Hatch Hill brings the city of Augusta about $3 million a year in revenues, from user fees from private haulers and from surrounding municipalities that pay a fee so their residents’ trash can be brought there. Those municipalities include Chelsea, Farmingdale, Gardiner, Hallowell, Manchester, Pittston, Randolph and Whitefield.

The proposed fee increases are projected to bring in an additional $568,000 in revenues next year, to $3.66 million. However, expenses are projected to increase by $423,000 next year, to $3.78 million, according to the proposed city budget.

The budget for the landfill for next year has a projected shortfall, if fees are not increased, of $235,000, which includes projected increases in gas and diesel. Jones said the shortfall is due to costs going up and the tipping fees remaining stagnant.

She said the landfill hasn’t had a fee increase since 2019, other than a state-required increase in 2021.

She said with the market changing the landfill has seen an increase in waste coming there, and a portion of that is likely from outside its service region.

The proposed new fee structure, which could take effect July 5, would also add some new penalties meant to encourage users to properly dispose of items like refrigerators and tires so they don’t end up in the landfill pile where they don’t belong, and where workers would have to retrieve them.
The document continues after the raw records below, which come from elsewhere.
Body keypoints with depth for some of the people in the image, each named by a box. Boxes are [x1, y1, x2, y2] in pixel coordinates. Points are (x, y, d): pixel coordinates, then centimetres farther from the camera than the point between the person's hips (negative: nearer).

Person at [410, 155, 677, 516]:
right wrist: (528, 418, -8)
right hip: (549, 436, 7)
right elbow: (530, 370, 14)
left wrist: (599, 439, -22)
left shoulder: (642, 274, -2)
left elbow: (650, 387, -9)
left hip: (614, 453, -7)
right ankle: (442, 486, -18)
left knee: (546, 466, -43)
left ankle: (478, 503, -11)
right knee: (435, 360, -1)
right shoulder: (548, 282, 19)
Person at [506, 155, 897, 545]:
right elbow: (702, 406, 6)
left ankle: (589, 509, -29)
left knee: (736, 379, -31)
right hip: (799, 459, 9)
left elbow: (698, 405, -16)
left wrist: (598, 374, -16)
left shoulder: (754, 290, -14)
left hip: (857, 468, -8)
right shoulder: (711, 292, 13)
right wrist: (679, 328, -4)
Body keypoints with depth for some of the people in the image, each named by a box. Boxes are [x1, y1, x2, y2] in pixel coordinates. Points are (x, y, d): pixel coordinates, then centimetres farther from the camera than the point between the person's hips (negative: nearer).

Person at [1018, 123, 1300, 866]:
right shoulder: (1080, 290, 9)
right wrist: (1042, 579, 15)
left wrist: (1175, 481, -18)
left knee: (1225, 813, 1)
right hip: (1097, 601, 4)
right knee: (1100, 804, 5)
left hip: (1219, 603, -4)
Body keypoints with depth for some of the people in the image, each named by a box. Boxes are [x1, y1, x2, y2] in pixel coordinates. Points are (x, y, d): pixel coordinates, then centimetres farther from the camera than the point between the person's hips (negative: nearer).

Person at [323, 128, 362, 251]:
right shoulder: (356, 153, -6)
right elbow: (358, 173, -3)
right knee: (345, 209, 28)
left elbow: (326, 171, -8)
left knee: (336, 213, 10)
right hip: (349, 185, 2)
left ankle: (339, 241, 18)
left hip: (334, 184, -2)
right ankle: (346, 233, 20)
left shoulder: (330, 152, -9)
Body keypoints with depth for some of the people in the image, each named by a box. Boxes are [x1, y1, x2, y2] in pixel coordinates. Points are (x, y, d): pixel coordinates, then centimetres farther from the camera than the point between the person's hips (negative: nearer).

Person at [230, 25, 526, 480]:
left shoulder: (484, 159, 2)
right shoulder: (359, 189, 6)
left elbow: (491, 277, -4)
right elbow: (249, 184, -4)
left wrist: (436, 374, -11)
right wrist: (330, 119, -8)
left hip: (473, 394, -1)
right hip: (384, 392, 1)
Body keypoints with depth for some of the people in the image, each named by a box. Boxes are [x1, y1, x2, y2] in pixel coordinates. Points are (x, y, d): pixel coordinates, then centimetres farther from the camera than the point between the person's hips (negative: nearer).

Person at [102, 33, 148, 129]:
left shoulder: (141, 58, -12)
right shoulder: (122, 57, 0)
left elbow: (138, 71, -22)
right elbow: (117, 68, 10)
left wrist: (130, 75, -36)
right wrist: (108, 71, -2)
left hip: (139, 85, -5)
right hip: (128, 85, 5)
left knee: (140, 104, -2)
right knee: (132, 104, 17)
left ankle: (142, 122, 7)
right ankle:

Chalmers said the landfill has increasingly been having users with mixed loads dumping refrigerators or tires into the landfill. To discourage that and encourage users to instead dispose of them properly at Hatch Hill, a fee of $50 per unit for commercial users and $25 per unit for residential users would be charged for refrigerants and $10 for car and light truck tires or $100 for large tires. By comparison, it would cost $3 a tire to dispose of car and light truck tires properly at Hatch Hill, up from the current $2 a tire.